Perhaps he hadn’t fully considered what it meant to have found this place until she posed her question. Perhaps he’d been avoiding it. He gave a slow shake of his head, blonde mane tangling as it fell against his damp neck. “Not exactly,” he confessed then, the truth of his own words striking him silent as the water swirled around them – and when he looked down he could see that the clouds had cleared in its glassy reflection, for the stars were there in the river, shining in vast constellations as vibrantly as if he had actually flown among them.

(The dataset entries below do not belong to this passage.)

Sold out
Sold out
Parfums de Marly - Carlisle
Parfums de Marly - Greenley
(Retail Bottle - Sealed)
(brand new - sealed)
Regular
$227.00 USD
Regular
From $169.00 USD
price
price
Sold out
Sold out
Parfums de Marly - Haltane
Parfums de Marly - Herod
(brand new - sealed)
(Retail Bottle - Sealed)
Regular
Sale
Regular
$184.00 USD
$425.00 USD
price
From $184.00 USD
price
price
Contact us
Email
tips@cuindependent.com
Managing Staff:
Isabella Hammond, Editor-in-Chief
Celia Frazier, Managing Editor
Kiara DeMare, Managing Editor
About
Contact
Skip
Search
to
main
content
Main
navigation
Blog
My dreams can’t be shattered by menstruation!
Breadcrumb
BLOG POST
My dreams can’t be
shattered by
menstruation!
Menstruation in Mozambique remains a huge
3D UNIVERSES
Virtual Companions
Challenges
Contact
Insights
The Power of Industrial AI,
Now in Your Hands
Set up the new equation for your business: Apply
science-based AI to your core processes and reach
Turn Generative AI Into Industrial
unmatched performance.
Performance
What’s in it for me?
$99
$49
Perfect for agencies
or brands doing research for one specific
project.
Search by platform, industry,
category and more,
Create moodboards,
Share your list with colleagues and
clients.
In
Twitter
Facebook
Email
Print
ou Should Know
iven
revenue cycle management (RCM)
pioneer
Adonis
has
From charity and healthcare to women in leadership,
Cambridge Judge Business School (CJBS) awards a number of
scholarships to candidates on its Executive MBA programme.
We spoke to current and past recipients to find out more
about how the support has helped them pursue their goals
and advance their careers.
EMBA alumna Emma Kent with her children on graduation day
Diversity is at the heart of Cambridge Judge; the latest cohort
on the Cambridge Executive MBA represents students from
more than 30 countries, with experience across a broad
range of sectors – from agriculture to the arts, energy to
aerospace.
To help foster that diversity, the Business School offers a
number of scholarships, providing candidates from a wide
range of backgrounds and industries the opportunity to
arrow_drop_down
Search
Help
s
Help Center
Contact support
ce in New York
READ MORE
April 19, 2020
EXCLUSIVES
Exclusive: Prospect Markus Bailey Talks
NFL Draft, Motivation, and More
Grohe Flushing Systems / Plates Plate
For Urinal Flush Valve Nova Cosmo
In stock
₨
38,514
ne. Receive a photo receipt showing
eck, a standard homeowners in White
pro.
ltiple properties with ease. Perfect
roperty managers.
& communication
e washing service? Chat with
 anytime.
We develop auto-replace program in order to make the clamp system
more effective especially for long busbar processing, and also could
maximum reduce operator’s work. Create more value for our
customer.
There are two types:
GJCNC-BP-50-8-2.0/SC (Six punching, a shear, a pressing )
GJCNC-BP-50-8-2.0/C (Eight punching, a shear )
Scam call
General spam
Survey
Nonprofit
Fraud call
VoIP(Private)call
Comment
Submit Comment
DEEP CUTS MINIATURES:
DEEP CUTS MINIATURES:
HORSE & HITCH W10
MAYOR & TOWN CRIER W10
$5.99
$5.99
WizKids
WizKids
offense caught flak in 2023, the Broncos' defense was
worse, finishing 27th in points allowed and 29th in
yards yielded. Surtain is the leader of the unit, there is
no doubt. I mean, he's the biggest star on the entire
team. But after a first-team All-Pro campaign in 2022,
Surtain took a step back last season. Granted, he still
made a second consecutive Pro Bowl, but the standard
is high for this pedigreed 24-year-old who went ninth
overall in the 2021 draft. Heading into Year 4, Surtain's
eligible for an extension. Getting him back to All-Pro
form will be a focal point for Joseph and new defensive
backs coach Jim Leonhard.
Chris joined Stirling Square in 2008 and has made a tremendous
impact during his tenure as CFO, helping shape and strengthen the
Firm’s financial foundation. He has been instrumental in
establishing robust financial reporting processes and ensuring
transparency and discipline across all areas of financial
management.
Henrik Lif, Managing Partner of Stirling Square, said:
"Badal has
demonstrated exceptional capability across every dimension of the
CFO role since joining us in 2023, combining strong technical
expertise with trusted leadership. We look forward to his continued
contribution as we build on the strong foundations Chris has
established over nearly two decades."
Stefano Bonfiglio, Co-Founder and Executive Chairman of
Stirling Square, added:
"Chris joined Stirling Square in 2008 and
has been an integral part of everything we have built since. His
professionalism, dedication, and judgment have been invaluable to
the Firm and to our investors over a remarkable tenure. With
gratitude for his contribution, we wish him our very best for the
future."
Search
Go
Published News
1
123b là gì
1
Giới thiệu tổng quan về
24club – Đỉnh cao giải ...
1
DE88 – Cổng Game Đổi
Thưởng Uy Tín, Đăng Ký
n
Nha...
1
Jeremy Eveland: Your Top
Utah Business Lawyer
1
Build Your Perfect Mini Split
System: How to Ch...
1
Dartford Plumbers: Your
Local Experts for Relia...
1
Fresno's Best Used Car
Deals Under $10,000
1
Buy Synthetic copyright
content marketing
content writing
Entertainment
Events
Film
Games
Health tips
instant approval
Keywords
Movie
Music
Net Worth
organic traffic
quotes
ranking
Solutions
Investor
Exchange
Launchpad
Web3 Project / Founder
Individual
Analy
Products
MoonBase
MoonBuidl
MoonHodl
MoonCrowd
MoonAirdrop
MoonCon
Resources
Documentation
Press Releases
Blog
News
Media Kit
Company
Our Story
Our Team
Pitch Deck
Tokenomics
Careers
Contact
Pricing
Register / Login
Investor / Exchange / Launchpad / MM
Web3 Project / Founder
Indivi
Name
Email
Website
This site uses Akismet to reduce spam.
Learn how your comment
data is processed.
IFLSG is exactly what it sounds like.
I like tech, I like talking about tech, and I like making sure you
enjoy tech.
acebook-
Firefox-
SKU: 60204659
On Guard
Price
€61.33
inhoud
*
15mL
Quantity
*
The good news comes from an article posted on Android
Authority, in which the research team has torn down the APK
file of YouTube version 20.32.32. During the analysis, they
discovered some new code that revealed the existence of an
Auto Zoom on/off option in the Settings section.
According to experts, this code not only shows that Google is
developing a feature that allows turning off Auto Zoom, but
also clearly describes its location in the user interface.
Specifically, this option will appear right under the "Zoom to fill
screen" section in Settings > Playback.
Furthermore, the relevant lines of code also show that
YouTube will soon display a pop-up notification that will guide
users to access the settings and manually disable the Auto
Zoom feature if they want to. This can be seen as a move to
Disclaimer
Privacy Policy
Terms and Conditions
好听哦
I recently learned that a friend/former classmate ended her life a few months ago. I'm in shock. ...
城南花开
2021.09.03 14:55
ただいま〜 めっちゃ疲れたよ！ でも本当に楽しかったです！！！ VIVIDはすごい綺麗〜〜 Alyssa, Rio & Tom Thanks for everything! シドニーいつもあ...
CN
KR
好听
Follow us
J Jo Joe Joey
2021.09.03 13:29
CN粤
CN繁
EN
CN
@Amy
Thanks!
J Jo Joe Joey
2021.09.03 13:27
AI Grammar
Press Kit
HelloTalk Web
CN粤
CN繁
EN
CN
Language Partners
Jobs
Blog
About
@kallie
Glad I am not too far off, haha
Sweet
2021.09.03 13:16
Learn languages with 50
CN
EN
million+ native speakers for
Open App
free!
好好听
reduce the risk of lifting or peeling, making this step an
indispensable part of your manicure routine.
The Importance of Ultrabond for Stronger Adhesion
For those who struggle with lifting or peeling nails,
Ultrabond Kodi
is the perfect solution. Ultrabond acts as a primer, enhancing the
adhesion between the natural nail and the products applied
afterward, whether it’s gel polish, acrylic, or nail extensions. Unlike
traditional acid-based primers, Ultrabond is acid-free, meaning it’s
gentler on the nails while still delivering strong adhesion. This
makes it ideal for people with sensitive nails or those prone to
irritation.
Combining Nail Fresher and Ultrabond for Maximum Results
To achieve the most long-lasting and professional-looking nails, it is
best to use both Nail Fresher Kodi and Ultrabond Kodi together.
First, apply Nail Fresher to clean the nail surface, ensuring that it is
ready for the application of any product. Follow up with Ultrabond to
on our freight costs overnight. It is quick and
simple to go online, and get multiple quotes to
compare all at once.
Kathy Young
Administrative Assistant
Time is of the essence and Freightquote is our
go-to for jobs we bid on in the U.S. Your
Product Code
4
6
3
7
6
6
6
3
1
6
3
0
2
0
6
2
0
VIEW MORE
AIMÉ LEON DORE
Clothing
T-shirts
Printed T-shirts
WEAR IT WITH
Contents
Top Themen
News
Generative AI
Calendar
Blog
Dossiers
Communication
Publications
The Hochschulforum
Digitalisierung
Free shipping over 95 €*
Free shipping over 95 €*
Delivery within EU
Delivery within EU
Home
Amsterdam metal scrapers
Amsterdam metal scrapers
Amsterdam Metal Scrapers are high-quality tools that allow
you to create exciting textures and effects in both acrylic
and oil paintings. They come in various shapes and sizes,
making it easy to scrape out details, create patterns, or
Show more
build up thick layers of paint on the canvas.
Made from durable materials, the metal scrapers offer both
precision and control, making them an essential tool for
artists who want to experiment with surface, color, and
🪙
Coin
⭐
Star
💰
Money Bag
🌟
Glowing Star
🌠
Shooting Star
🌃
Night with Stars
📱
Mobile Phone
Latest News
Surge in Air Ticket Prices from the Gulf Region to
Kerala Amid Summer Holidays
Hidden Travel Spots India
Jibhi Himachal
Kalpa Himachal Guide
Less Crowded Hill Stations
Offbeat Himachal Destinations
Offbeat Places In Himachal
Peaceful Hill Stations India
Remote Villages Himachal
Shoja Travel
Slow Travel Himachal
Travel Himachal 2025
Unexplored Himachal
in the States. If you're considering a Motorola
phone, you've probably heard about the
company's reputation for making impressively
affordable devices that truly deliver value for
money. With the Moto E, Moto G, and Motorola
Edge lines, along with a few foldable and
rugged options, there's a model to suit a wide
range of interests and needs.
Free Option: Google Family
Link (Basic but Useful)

“We were meant to find it together. I guess I’m still wrapping my head around the fact that they’re gone.” He had to look away, away from the stars that seemed so near even though he knew they were beyond his reach. “They’re gone, but somehow I’m supposed to go on existing without them.” Leander hadn’t meant for his own floodgates to burst forth, but suddenly he can no longer contain the ache of their absence, especially now that he was here – he was here, and they weren’t, and nothing was as it should have been. “They were my home,” he said, and he had to close his eyes against the sudden sting.
He would never hear his dad’s reassuring voice again. His mother’s lips would never form another sunbeam smile. Never again would he feel the way the very existence of their love had steadied the earth beneath his feet – grounding him, giving him hope and direction and purpose. They had found one another, and they had held on. Through everything, they’d had each other. Yet without them to hold onto now, what was he meant to do? Without them, who was he meant to be?
Leander tried to clear his throat, attempting to push past the overwhelming longing that came over him and failing miserably. The sound of the river seemed impossibly loud now, for despite the water’s gentility there was a rushing in his ears. “I’m sorry,” he whispered, simply, his brown eyes averted from her – sure that his obvious emotion would have unsettled her by now.